Та не сдержала улыбку:
— С кем же?
— С Крыжовым. С тем самым, из-за которого ты меня тут…
Александра не удивилась.
— Ну что ж, хороший парень Максим.
Голдобин кивнул и нахмурился.
И когда час спустя после ухода Калгановой появилась Зойка с Максимом, старик уже не удивился. На лице у Максима было написано: «Пришел я… ну и что?»
Поздоровались мирно.
— А мы на пруду были, на лодке катались, — объяснила Зойка, усаживая Максима за стол, — и страшно есть захотели!.. Максим, ты не стесняйся, накладывай, накладывай себе!
Максим, очевидно, все-таки стеснялся; неловко двинул рукой и рассыпал соль. Александра сказала:
— К ссоре! — и подозрительно глянула на мужа.
Зойка сказала:
— Предрассудки, мама! — и почему-то притихла.
Максим не отошел даже после водки, сидел и молчал. Молчал и Голдобин, но не уходил из-за стола. Не пил, не ел, а сидел, чего-то выжидая. Когда Максим покончил с пирогом и вытянул из кармана платок, старик пододвинул ему стопку бумажных салфеток. Спросил, наконец, незначащее:
— Ну как поживаешь, Крыжов?
Максим ответил, натянуто улыбаясь:
— Нормально. Новостей особых нет… А те, что есть, тебе известны, Александр Андреевич.
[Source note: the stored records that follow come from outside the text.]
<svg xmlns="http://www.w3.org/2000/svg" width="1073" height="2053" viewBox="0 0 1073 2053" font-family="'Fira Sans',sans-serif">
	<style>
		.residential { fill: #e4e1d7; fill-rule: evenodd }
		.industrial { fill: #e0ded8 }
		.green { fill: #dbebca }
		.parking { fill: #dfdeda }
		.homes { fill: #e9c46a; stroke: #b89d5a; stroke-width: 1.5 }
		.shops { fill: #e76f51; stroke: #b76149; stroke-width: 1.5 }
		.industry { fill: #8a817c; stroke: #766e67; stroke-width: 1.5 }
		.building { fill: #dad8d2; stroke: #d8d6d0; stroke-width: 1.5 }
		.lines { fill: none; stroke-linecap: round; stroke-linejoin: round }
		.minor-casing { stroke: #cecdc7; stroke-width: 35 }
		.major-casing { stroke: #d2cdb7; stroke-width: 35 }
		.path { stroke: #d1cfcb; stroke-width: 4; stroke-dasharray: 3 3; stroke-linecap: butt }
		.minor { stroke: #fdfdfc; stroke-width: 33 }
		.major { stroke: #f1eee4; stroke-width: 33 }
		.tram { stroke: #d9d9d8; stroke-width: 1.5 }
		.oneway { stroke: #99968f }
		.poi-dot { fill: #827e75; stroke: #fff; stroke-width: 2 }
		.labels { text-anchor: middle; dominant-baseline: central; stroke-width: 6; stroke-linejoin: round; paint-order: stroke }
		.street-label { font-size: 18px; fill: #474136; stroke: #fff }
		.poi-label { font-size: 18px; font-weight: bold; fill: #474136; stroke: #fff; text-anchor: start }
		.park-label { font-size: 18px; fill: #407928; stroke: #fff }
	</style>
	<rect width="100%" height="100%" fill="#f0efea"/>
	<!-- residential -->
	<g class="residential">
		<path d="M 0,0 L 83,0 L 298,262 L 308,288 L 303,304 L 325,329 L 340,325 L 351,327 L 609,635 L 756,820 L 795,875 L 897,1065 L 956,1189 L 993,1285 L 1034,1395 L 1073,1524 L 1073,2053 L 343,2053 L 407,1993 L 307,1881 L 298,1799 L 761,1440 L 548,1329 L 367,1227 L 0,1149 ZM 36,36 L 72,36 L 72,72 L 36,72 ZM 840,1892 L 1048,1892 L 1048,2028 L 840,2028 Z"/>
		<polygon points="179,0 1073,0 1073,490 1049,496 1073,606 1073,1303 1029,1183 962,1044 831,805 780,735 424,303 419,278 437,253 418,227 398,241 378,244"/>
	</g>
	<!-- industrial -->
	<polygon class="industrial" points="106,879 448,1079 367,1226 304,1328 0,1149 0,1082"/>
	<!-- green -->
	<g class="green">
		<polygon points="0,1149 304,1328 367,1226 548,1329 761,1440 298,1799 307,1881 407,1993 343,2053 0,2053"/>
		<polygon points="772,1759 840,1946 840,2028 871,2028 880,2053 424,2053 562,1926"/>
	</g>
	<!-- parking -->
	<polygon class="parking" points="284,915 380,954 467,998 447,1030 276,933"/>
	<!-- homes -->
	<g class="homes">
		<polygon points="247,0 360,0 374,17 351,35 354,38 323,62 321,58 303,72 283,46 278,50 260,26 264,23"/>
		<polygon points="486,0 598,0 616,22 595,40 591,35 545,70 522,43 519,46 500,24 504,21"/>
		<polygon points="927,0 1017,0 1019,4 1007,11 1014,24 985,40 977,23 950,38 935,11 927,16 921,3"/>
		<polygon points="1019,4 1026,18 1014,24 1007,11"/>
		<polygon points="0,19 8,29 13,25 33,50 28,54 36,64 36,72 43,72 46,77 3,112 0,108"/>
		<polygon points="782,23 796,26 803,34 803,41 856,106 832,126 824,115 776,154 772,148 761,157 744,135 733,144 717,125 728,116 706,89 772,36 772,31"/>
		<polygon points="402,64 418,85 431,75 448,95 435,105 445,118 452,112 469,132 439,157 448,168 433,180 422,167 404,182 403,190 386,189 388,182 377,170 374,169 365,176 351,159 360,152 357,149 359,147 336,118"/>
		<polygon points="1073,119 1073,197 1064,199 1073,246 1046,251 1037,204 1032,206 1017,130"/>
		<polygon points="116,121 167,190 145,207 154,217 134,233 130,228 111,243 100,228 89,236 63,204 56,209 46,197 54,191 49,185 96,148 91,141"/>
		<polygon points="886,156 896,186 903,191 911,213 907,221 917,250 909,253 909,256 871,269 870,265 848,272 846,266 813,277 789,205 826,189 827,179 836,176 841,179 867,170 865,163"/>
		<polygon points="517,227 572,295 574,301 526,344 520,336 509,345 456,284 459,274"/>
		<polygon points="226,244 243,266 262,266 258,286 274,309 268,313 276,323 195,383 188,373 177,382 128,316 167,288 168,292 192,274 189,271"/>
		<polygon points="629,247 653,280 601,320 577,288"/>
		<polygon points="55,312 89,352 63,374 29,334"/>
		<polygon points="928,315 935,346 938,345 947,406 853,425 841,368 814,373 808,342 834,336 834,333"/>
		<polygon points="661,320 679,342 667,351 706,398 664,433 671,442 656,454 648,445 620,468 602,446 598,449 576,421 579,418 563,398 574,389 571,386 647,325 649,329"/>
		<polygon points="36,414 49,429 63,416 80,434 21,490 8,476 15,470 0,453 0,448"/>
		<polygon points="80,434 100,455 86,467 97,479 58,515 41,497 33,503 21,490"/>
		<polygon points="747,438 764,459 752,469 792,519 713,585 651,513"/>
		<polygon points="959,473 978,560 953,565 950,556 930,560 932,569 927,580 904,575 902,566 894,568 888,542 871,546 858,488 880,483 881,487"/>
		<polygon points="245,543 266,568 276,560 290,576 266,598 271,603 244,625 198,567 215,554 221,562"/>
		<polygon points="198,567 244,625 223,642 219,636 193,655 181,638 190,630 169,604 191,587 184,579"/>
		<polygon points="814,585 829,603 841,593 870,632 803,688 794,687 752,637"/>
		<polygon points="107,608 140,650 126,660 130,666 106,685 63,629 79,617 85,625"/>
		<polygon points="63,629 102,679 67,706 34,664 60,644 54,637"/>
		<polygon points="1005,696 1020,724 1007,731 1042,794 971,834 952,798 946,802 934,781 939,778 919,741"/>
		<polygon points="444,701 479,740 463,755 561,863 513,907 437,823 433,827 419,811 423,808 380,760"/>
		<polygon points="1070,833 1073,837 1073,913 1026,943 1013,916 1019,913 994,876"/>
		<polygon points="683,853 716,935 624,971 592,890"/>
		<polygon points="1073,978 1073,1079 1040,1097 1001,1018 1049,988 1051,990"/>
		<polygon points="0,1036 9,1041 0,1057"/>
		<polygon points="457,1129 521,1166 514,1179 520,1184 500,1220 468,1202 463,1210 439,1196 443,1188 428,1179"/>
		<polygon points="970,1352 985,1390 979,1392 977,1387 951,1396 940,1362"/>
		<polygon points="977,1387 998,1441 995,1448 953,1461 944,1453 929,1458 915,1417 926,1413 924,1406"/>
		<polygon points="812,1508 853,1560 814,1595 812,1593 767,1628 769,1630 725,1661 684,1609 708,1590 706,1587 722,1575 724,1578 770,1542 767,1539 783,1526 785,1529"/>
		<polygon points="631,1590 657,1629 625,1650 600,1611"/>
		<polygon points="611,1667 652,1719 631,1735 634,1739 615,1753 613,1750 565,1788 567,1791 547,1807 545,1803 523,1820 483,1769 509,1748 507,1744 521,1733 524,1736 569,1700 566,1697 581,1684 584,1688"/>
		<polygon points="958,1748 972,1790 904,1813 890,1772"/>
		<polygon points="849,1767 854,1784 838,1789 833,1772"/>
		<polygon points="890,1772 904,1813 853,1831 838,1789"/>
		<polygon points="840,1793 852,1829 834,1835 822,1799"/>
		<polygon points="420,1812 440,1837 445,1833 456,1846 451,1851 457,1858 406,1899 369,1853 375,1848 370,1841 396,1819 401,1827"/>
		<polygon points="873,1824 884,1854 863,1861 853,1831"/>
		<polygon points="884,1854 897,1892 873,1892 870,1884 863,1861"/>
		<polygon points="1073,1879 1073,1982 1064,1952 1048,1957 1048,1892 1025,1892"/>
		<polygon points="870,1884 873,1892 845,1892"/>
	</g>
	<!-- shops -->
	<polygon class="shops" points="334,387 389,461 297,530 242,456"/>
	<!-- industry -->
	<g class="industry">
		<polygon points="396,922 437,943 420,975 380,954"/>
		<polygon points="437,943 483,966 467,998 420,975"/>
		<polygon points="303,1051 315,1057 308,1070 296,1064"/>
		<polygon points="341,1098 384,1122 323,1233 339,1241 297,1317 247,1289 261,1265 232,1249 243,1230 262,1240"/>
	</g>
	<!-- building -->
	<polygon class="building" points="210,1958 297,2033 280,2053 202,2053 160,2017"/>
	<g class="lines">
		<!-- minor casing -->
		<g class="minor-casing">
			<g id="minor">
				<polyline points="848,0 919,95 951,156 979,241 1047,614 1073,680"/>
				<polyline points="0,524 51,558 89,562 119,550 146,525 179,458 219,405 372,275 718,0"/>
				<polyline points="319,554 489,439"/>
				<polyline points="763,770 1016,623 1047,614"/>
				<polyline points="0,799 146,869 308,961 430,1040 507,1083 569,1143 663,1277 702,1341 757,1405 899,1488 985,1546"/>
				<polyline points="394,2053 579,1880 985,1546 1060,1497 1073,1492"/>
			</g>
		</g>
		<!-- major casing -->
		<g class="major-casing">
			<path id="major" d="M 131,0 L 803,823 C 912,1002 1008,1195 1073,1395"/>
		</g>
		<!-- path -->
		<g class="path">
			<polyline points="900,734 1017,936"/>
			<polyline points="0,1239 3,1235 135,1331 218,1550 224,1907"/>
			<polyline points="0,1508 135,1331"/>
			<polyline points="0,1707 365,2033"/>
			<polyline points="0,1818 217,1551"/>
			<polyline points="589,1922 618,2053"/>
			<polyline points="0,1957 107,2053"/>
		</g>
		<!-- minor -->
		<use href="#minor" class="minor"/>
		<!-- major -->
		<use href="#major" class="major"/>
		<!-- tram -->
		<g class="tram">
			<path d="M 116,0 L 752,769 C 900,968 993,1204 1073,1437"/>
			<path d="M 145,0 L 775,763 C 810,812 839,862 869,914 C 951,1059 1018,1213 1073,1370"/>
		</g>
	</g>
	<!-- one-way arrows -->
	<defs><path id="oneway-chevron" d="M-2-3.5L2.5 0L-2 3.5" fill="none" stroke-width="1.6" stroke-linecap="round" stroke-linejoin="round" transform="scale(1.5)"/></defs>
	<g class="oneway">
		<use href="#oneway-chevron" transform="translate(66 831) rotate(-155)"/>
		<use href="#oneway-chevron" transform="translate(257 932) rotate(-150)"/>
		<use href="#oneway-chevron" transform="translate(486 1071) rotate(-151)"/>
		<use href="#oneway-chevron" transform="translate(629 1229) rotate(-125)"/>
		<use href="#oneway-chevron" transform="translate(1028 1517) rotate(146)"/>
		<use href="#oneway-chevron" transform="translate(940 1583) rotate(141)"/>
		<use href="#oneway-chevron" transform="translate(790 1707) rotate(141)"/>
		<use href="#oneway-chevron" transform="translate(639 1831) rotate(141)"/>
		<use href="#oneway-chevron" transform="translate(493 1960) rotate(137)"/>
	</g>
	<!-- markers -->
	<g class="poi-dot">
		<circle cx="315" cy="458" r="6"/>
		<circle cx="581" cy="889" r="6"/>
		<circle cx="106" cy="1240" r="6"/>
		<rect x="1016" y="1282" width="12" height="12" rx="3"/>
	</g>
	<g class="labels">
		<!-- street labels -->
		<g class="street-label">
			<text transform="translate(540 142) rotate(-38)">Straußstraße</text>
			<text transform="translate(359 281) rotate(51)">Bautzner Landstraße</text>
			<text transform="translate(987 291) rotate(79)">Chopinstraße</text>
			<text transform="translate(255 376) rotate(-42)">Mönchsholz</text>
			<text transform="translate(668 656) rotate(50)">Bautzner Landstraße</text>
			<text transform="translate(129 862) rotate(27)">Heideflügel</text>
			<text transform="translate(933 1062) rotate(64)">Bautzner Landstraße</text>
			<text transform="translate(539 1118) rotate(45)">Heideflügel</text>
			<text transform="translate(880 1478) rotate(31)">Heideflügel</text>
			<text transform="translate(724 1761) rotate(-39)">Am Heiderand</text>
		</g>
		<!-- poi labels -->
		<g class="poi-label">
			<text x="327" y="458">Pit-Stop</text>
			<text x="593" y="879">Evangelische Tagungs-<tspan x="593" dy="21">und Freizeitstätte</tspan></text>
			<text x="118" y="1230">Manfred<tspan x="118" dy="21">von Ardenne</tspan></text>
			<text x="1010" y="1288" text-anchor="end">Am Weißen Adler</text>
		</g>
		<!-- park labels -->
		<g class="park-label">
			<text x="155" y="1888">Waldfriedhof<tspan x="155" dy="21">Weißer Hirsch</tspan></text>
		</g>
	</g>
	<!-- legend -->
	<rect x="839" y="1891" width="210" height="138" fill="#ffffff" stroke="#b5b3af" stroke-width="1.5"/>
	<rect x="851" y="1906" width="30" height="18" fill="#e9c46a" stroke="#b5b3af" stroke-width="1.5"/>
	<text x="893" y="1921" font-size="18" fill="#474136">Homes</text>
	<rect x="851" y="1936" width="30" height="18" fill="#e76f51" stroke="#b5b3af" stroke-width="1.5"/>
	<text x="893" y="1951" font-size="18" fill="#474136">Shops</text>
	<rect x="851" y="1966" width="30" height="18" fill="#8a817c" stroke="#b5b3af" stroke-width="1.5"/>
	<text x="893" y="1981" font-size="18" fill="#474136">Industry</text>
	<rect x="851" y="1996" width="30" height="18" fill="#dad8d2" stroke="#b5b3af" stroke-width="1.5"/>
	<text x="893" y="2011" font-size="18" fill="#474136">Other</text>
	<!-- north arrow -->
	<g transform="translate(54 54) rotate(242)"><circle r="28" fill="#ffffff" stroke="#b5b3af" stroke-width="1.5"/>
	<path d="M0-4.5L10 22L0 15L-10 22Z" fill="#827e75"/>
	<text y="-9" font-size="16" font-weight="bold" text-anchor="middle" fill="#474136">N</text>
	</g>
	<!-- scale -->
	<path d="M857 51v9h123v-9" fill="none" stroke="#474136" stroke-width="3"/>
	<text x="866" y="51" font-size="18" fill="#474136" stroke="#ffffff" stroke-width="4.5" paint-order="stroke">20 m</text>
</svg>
И скривил губы. Голдобин понял. Все эти минуты он сидел, глядел на парня и думал. Мысли его располагались примерно в таком порядке: «Совсем чужой человек. Пацан… А покоя из-за него нет. Въехал в его, голдобинскую жизнь, как паровоз… В цехе из-за него портишь нервы. Дома тоже неприятности. Зойка тому виной? Нет, не похоже. Никто он ей пока, да и будет ли…»
— Так, так!.. — проговорил вслух. А когда жена и Зойка вышли из комнаты, спросил напрямик:
— Ты, что, все в обиде на меня?
— А как ты думаешь, Александр Андреевич?
— Думаю, что обижаться нечего. Я прав был.
— Не во всем.
— В чем не прав?
— С самого начала. Я же говорил тогда, на партбюро.
— Помню, что-то там о формализме. И до сих пор не признал ошибку?
— Не признал.
— Вон как ты!.. — сожалеючи покачал головой Голдобин. — Тебе говорят, а ты все на свой лад. Гордый! — И отрубил убежденно: — Значит, правильно тебя наказали!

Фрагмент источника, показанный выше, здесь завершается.